As ferramentas de inteligência artificial (IA) revolucionaram a propagação de conteúdos, mas também intensificaram a necessidade de ceticismo em relação às informações recebidas. Uma pesquisa recente da Agência Lupa, especializada em checagem de fatos, revela que a IA está redefinindo o cenário da desinformação em escala global, alertando para ameaças significativas a processos democráticos.
Aumento Exponencial da Desinformação Impulsionada por IA
Um levantamento intitulado 'O impacto da IA no Fact-checking Global', baseado em 1.294 checagens profissionais em mais de dez idiomas, aponta que 81,2% dos casos de desinformação com IA surgiram apenas nos últimos dois anos (entre janeiro de 2024 e março de 2026). Eleições, guerras e golpes figuram como os temas mais visados, indicando uma instrumentalização da IA para fins de manipulação.
Cristina Tardáguila, gerente de inovação e formação da Agência Lupa, destaca que a maioria das peças analisadas por checadores é categorizada como falsa ou enganosa, sugerindo que a IA raramente é empregada para promover conteúdos verídicos. O volume de verificações que identificaram esse tipo de falsidade cresceu de 160 casos em 2023 para 578 em 2025, com 205 já registrados até março do ano corrente.
Ameaça Transversal a Eleições e Democracias
A desinformação gerada por IA alcança o público em múltiplos formatos, incluindo vídeos, áudios curtos, fotos e textos, e a preocupação central reside na sua utilização durante períodos eleitorais em todo o mundo. A pesquisadora enfatiza que tais usos representam um risco direto às democracias, especialmente em anos de pleitos importantes como o atual, que inclui Brasil, Estados Unidos, Peru, Costa Rica e Colômbia. Eleitores e checadores nesses países enfrentarão uma enxurrada de conteúdos com IA, muitos deles com alta probabilidade de serem falsidades.
Alcance Linguístico da Desinformação por IA
O estudo da Lupa, que foca na dimensão linguística em vez da geográfica, registrou 427 casos de desinformação por IA e deepfakes em inglês, 198 em espanhol e 111 em português.
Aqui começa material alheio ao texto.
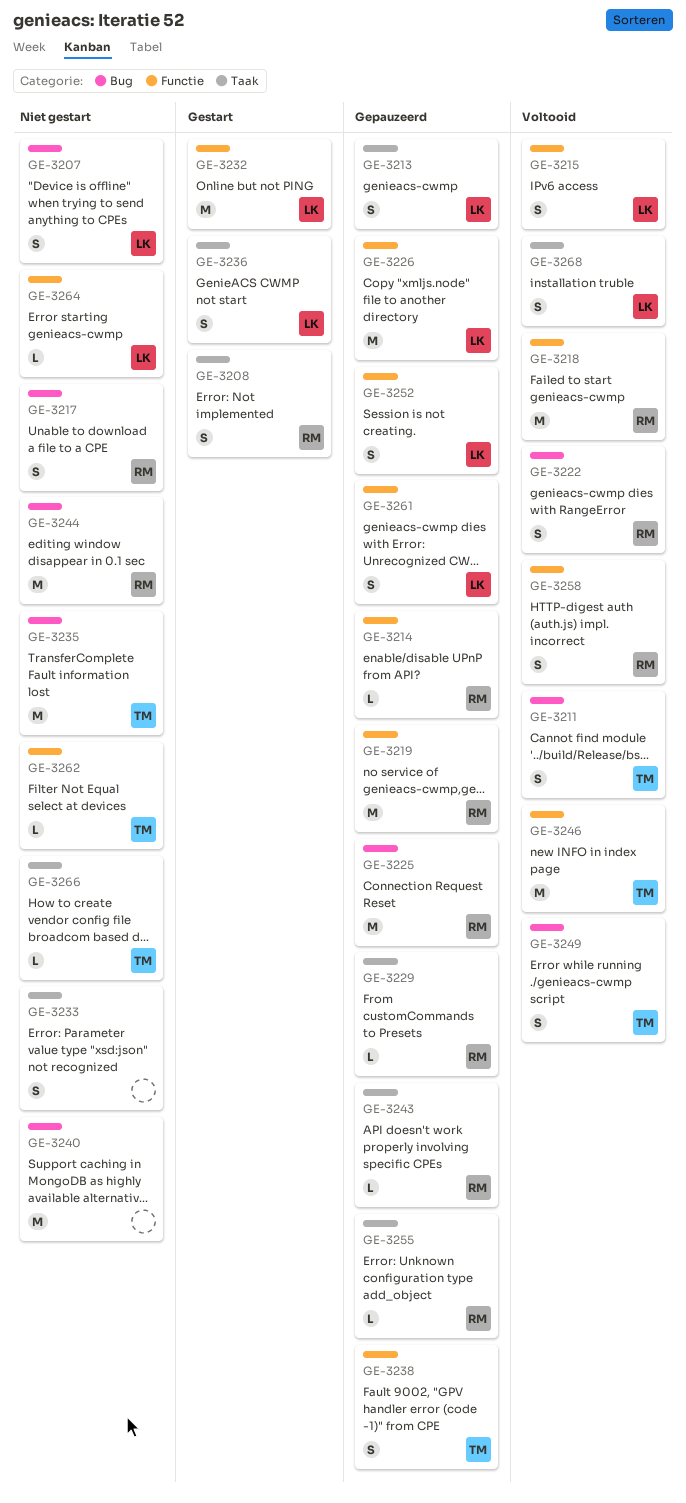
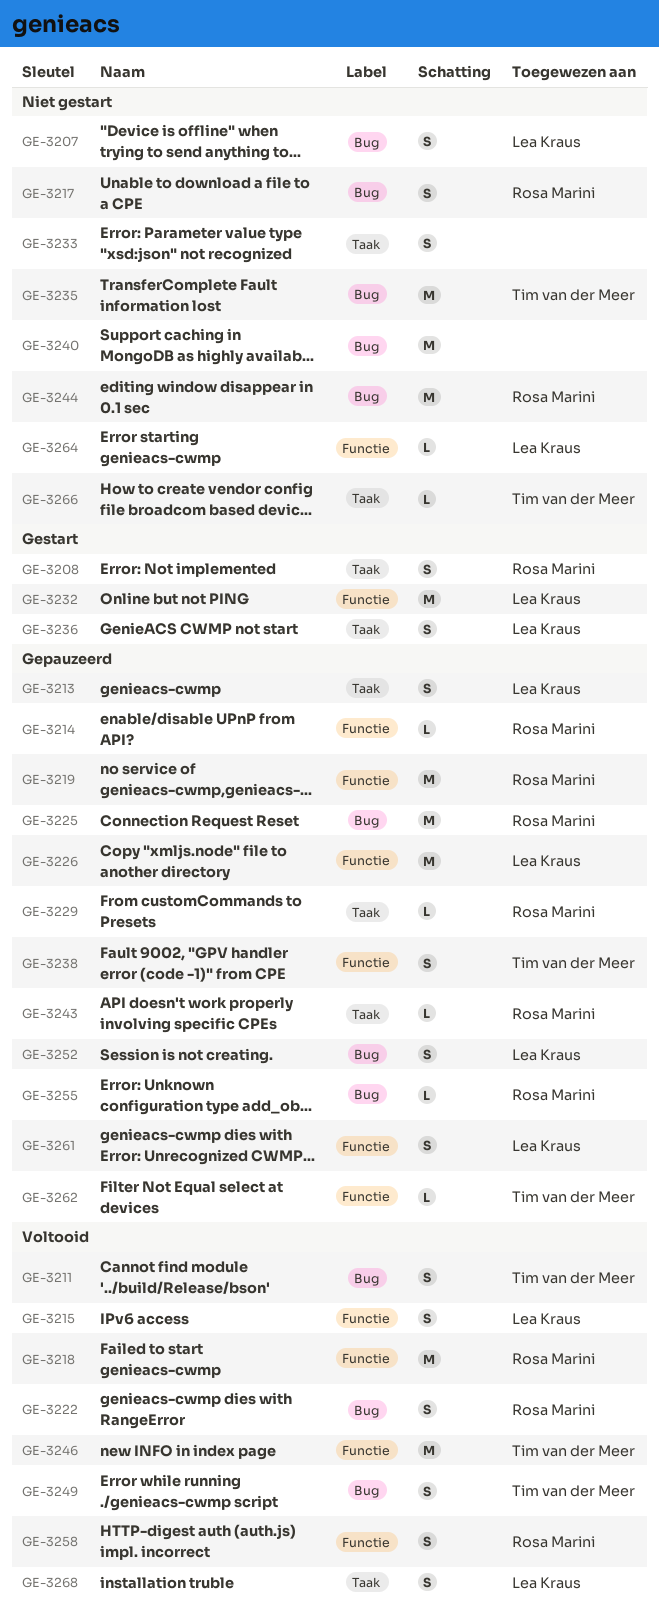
GE-3252, label: Functie -> Bug
GE-3255, label: Taak -> Bug
GE-3262, status: Niet gestart -> Gepauzeerd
Isso demonstra a capilaridade do fenômeno em diferentes comunidades linguísticas globais.
Educação Midiática como Estratégia de Combate
Diante desse cenário, a educação midiática é apontada como a ferramenta mais crucial. A pesquisadora defende que projetos de checagem globalmente apoiam legislações que promovam e incentivem a sociedade a discernir o que pode ser falso nas postagens, comparando a educação midiática a uma 'vacina' contra a desinformação. O objetivo é que a 'vacina', ou seja, a informação de qualidade, prepare os cidadãos para identificar e resistir às mentiras em formato de IA.
Mobilização de Poder Público e Mídia Tradicional
É imperativa uma política pública que inclua intervenções de educação midiática e letramento digital, a ser implementada com urgência nas escolas. Além do papel governamental, as empresas de comunicação tradicionais e as agências de checagem também devem colaborar, mantendo critérios rigorosos de transparência. A Agência Lupa, por exemplo, oferece um curso gratuito para iniciantes, capacitando cidadãos a realizar checagens e identificar informações duvidosas, especialmente em um contexto onde 2026 é projetado como um ano de intensa presença da IA.